• Text shown:
^^^^

Aww Dagi, sweetheart. Now you stop being paranoid. I had read it, but when I was about to comment on it, it was gone again. Leaving me with that Twilight Zone feeling. (Gary trembles as he contemplates how he could have read a story that doesn't exist.)
Dagi, you need not worry, at all. This is remarkable work. So emotionally raw and true. And it just so happens to be very close to my view of Jack's and Ennis's sex life. Except with me it's Ennis that tends to take out his frustrations on Jack. When you have sex you let go, and if you're feeling tender and loving that's what comes out, but if you're conflicted then that's what's going to come out. And I think the boys are conflicted most of the time. You did a wonderful job demonstrating that.
Beatiful, powerful, sad stuff.
Gary
Thank you Gary, you are a sweetheart.

^^^^

• Extracted entries:
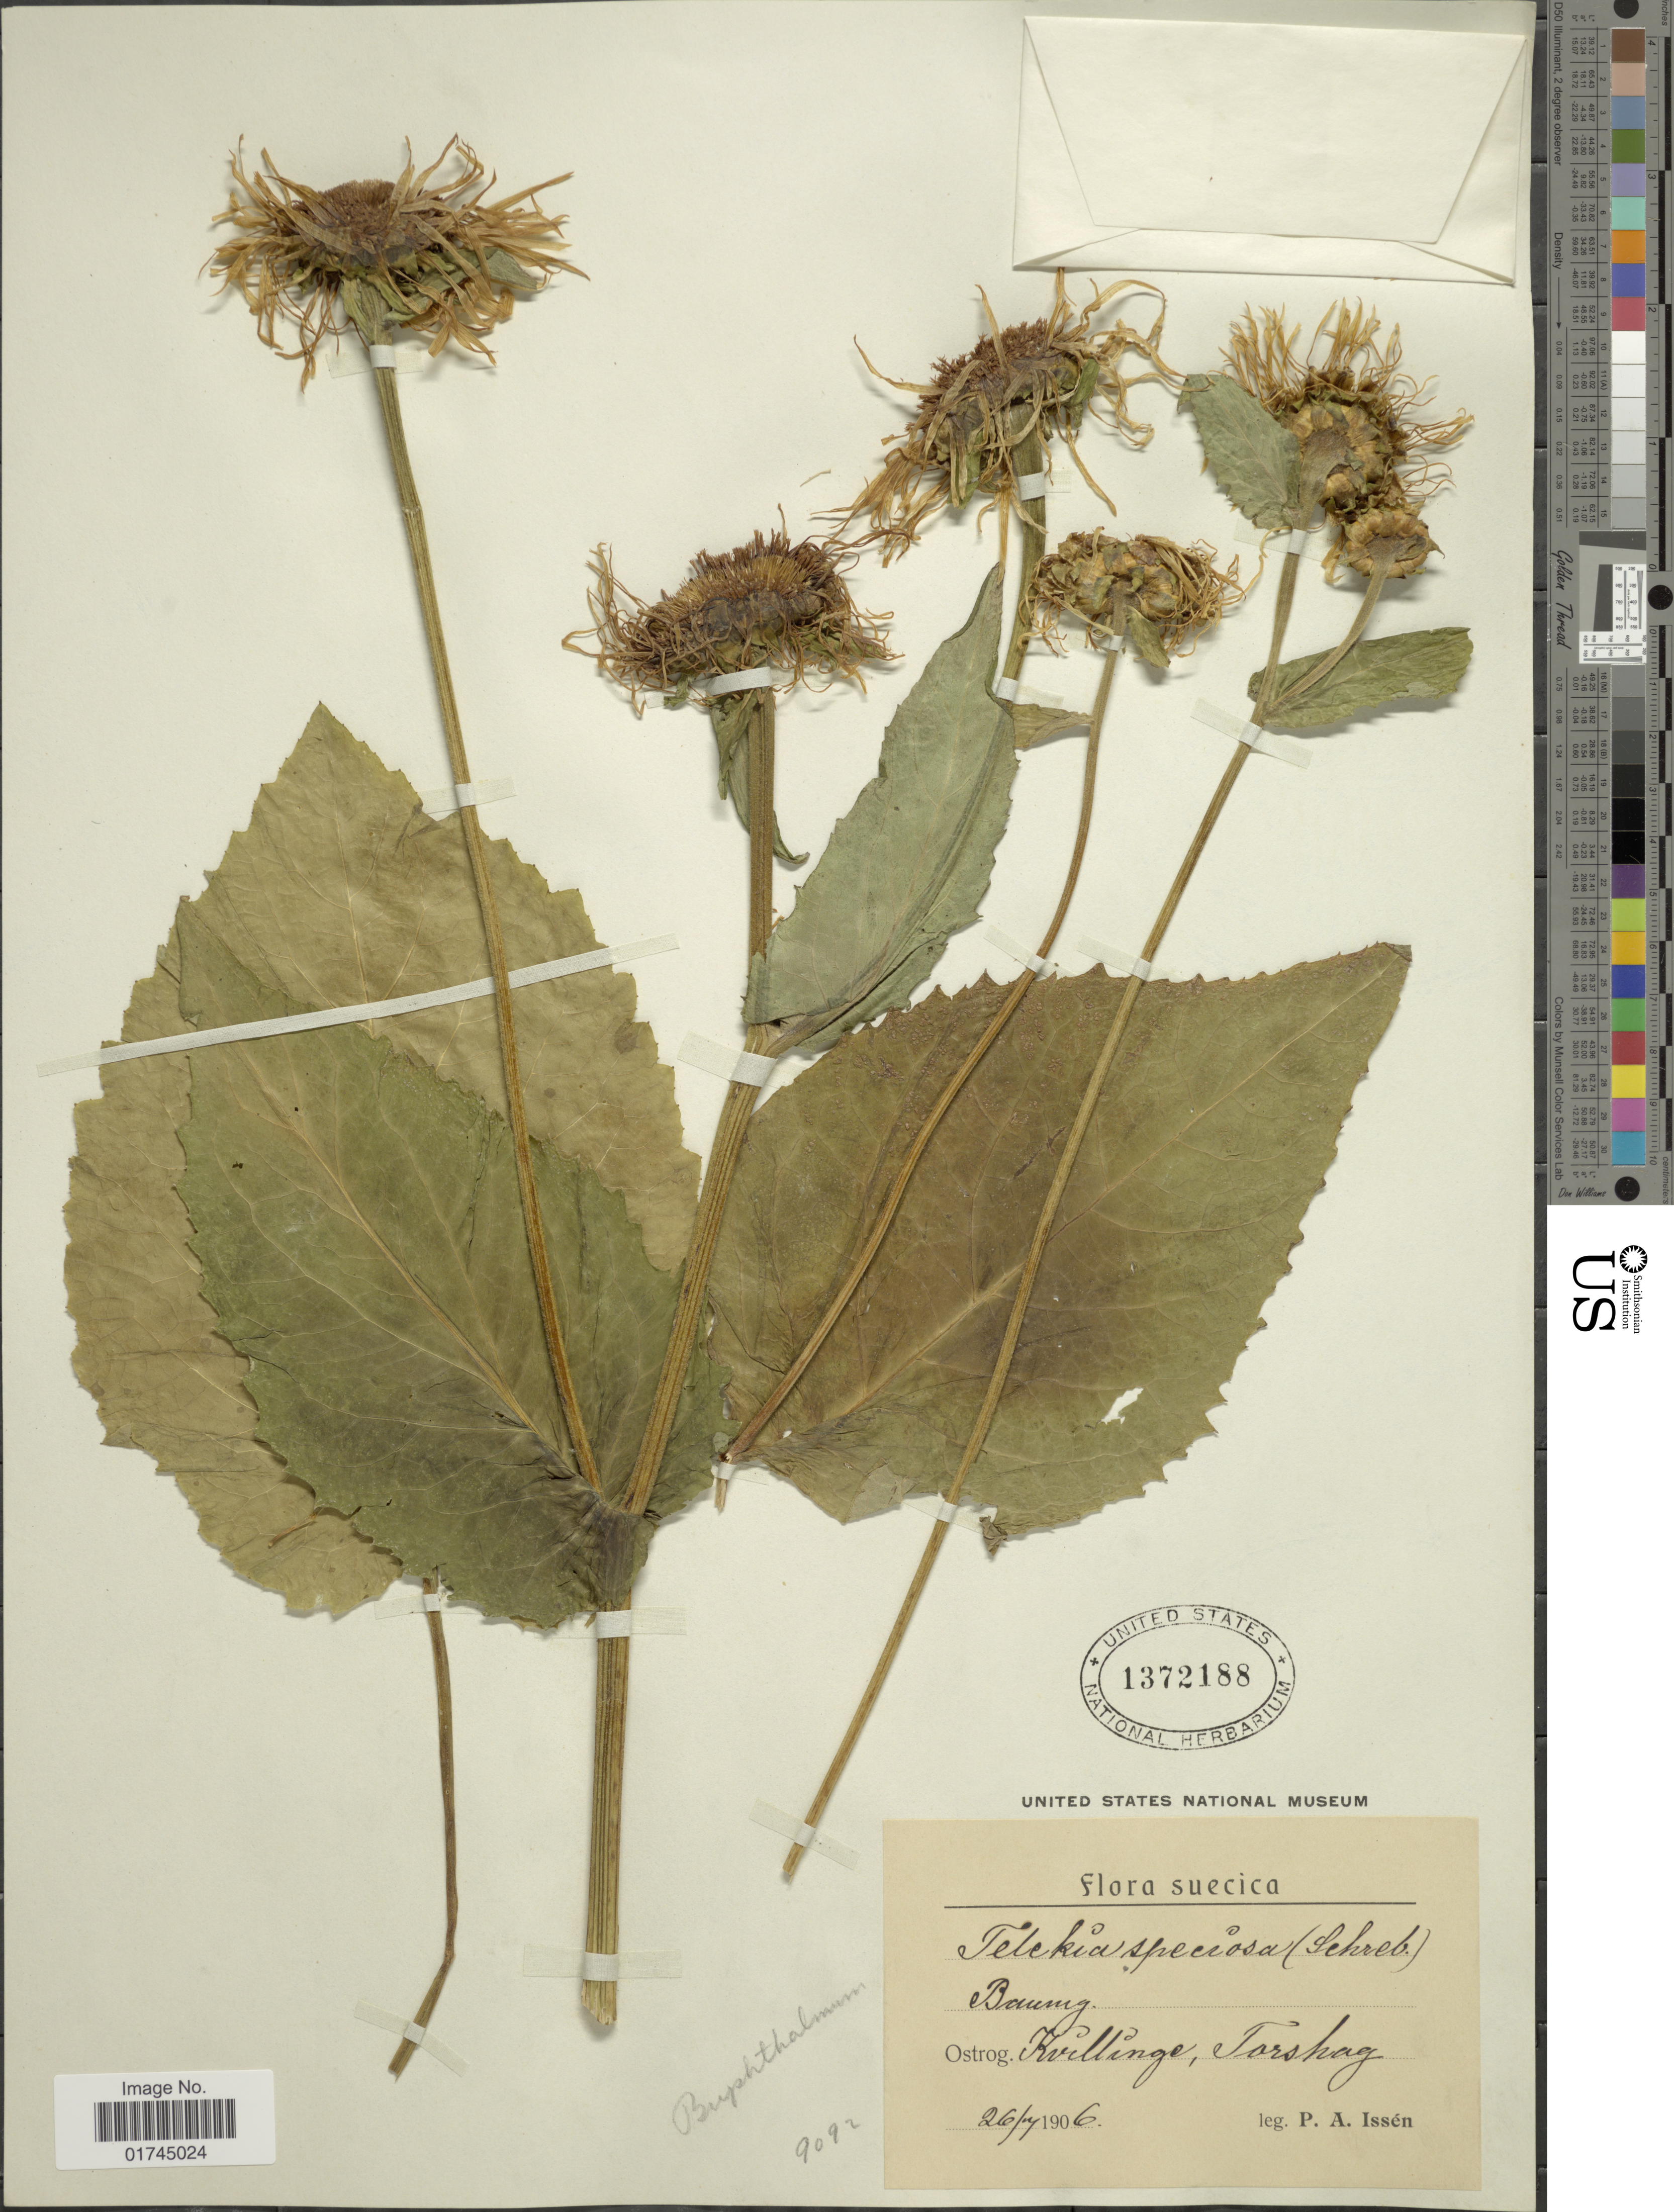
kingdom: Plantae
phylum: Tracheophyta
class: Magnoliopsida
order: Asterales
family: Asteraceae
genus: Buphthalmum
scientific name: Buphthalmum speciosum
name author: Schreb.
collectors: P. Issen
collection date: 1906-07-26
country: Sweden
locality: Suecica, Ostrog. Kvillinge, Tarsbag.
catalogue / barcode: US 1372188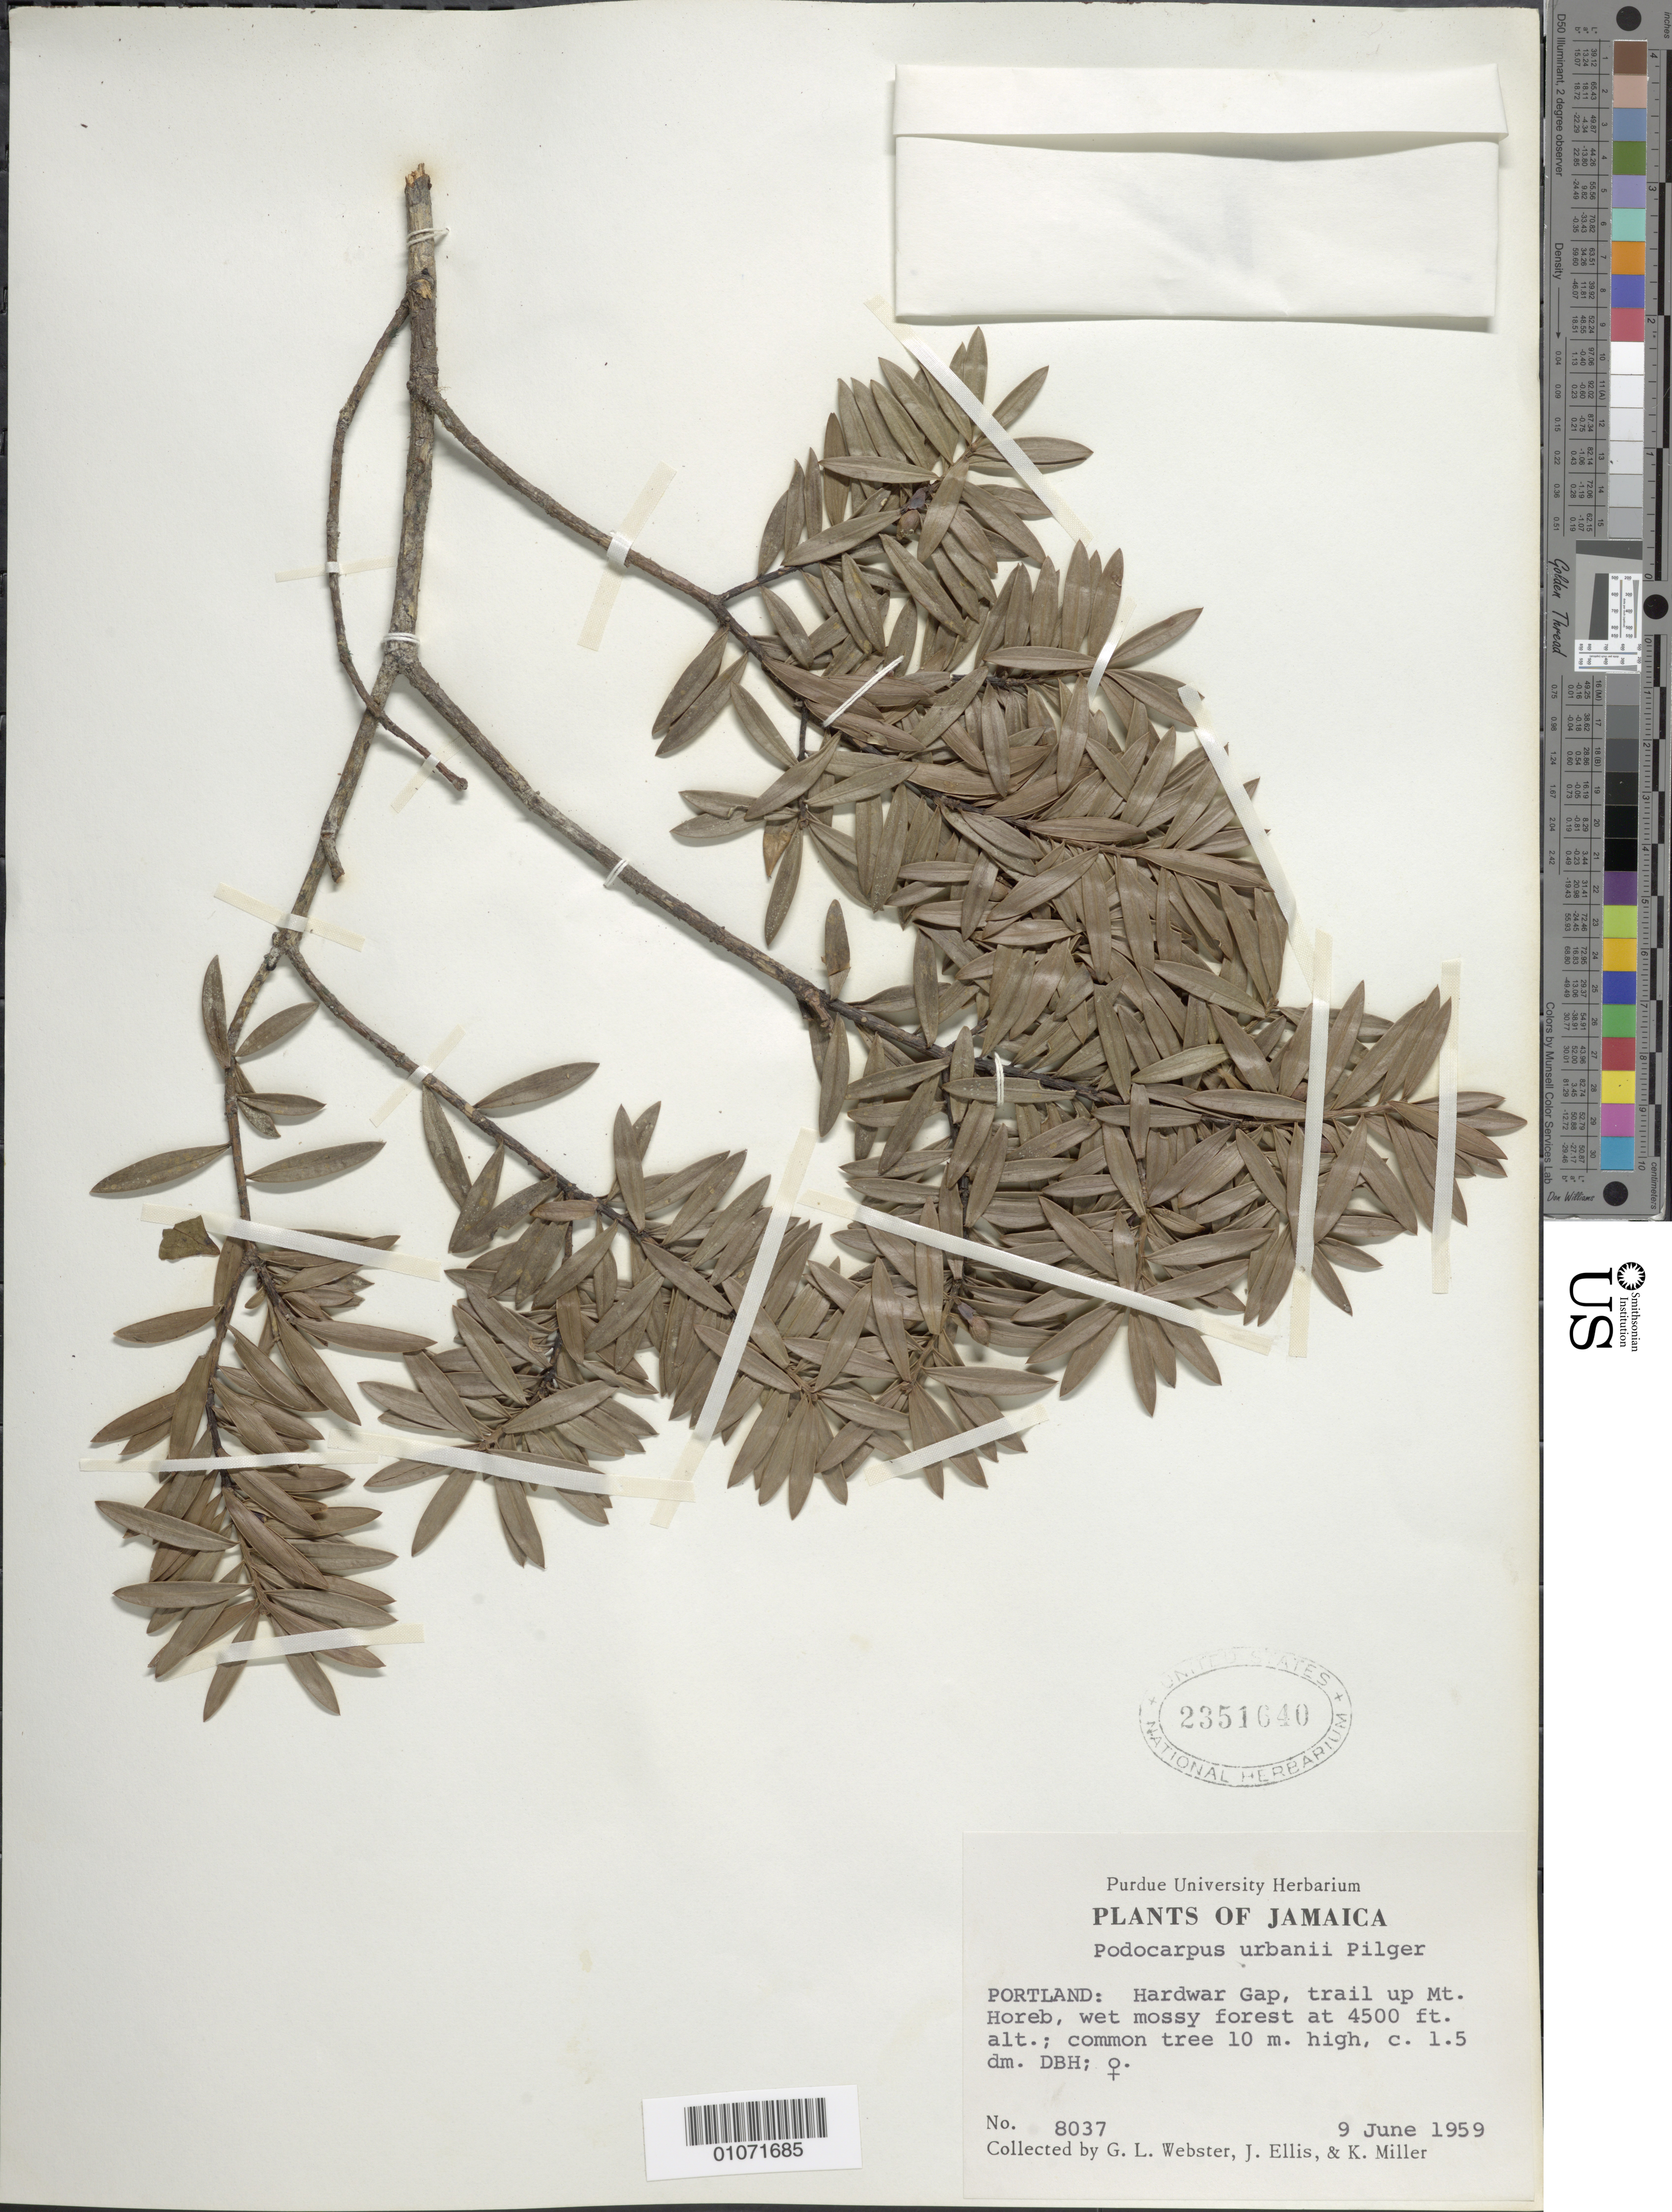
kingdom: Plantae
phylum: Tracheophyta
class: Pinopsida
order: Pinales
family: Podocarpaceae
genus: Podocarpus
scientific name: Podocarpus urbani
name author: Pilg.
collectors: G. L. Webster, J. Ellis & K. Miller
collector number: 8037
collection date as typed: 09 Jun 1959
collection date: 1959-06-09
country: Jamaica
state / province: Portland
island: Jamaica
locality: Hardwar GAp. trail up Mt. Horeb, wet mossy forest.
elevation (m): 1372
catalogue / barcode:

^^^^

• List of tasks:
A - In the comment thread, which character does Gary say tends to take out his frustrations on Jack?
B - Translate this sentence from the comment thread into Spanish: "And I think the boys are conflicted most of the time."
C - Pick up the comment thread after its final line and keep it going.
The rows have no connection to the comment thread.

• Answers for the exercise:
A - Ennis

B - Y creo que los chicos están en conflicto la mayor parte del tiempo.

C -
I know that I will never stop being paranoid. You just don´t know what it means to write a story and share it with native speakers, knowing it is clumsily written and that I should just shut up and stop doing things I am unable do the way I want to. But that story has been in my mind for a long time and wanted to be written, so I did it in order to get ridd of it. Needless to say that I spent another hour in bed wondering whether I should delete it again, before more people can read it. Okay, I know by now that I don´t have to fear the judgement of my family here, but what about everybody else who visits that site?
I tried to let the story end in a different way, but it didn´t work. It´s painful, but I can feel Jack´s frustration and anger, and I thought it was his turn to let it out, although I agree that it´s normally Ennis who does that.
Thanks for your comment, Gary!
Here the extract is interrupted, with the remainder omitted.